Mexico City's Jewish mayor sworn in

Claudia Sheinbaum, the first woman elected mayor of Mexico City, sworn in for six-year term.

Ben Ariel ,

Claudia Sheinbaum
Claudia Sheinbaum

The first woman elected mayor of Mexico City was sworn in on Wednesday for a six-year term, AFP reports.

Claudia Sheinbaum, a 56-year-old Jewish scientist and environmentalist, rode to victory in the July elections on the same leftist anti-establishment wave that brought her ally and mentor to power, Mexico's new President Andres Manuel Lopez Obrador.

Lopez Obrador, who himself served in the past as Mexico City mayor, raised Sheinbaum's hand in a sign of victory after she took the oath of office before the city legislature.

Sheinbaum echoed Lopez Obrador's fervent anti-corruption message in her inaugural address.

"We are beginning a new era of honesty and eradicating the privileges long enjoyed by top officials," she was quoted as having said.

"The first thing we will do is put an end to abuses.
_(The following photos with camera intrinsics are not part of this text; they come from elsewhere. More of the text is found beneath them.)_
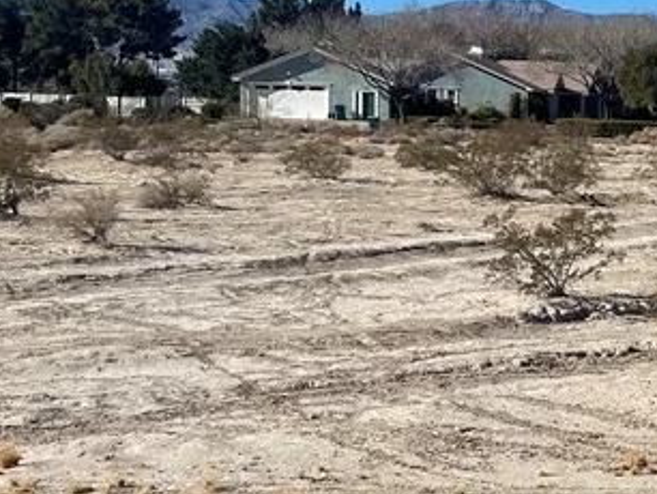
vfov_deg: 17.0
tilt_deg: -3.5
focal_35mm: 87
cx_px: 788
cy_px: 256
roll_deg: -1.7
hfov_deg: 21.0
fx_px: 1653
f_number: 1.6
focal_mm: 4.2
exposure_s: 1/6897
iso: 32
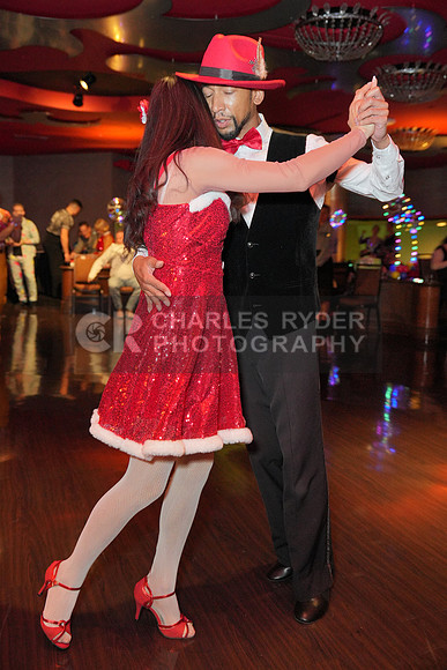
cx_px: 224
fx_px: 651
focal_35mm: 35
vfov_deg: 54.4
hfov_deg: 37.9
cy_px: 335
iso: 4000
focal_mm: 35
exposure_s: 1/200
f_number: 4
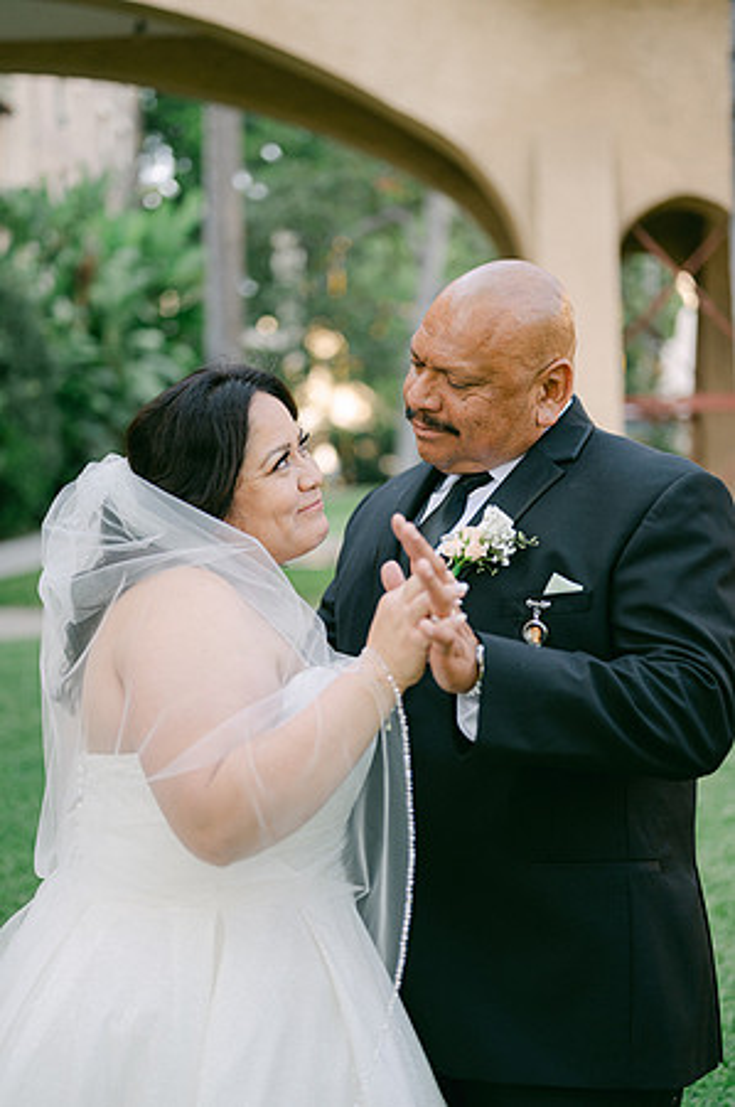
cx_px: 368
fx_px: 1535
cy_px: 554
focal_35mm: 50
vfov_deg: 39.6
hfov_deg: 26.9
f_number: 1.8
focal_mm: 50
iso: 450
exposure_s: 1/1250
As of now, we are reestablishing democracy and political freedom," added Sheinbaum, who vowed to end "the privatization of public spaces" in the sprawling capital of more than eight million inhabitants, whose greater urban area is home to some 20 million people.

Sheinbaum, who hails from a family of Jewish scientists, studied physics at the National Autonomous University of Mexico, earning a doctorate in energy engineering and going on to work as a consultant for the United Nations.

She was active in the university's student movement, which rose up against an unpopular series of reforms at the institution in 1986.

She was one of many veterans of the movement to go into politics.

When Lopez Obrador was elected Mexico City mayor in 2000, he named Sheinbaum his environment minister.

She followed him when he split with Mexico's established left-wing party, the Party of the Democratic Revolution (PRD), to launch Morena in 2014.

The following year, she won an election for district mayor of Mexico City's Tlalpan neighborhood, Lopez Obrador's own district and one of the 16 "delegations" that make up the city. That victory served as her launch pad for her mayoral campaign.

Her rapid rise has not been without controversy, noted AFP. When a private elementary school in her district collapsed in the earthquake that rocked Mexico on September 19, 2017 -- killing 19 children and seven adults inside -- it emerged that the local government had granted dodgy construction permits to the school's owner, who is today on the run from the law.

A group of victims' families has brought criminal charges over the case, and wants Sheinbaum to face investigation.

Sheinbaum vehemently denies responsibility for the school's collapse, and accuses her opponents of exploiting the tragedy for political gain.

Between 40,000 and 50,000 Jews currently reside in Mexico, about 75% of them in Mexico City. The current Jewish population in Mexico mostly consists of those who have descended from immigrants from the 19th and early 20th centuries.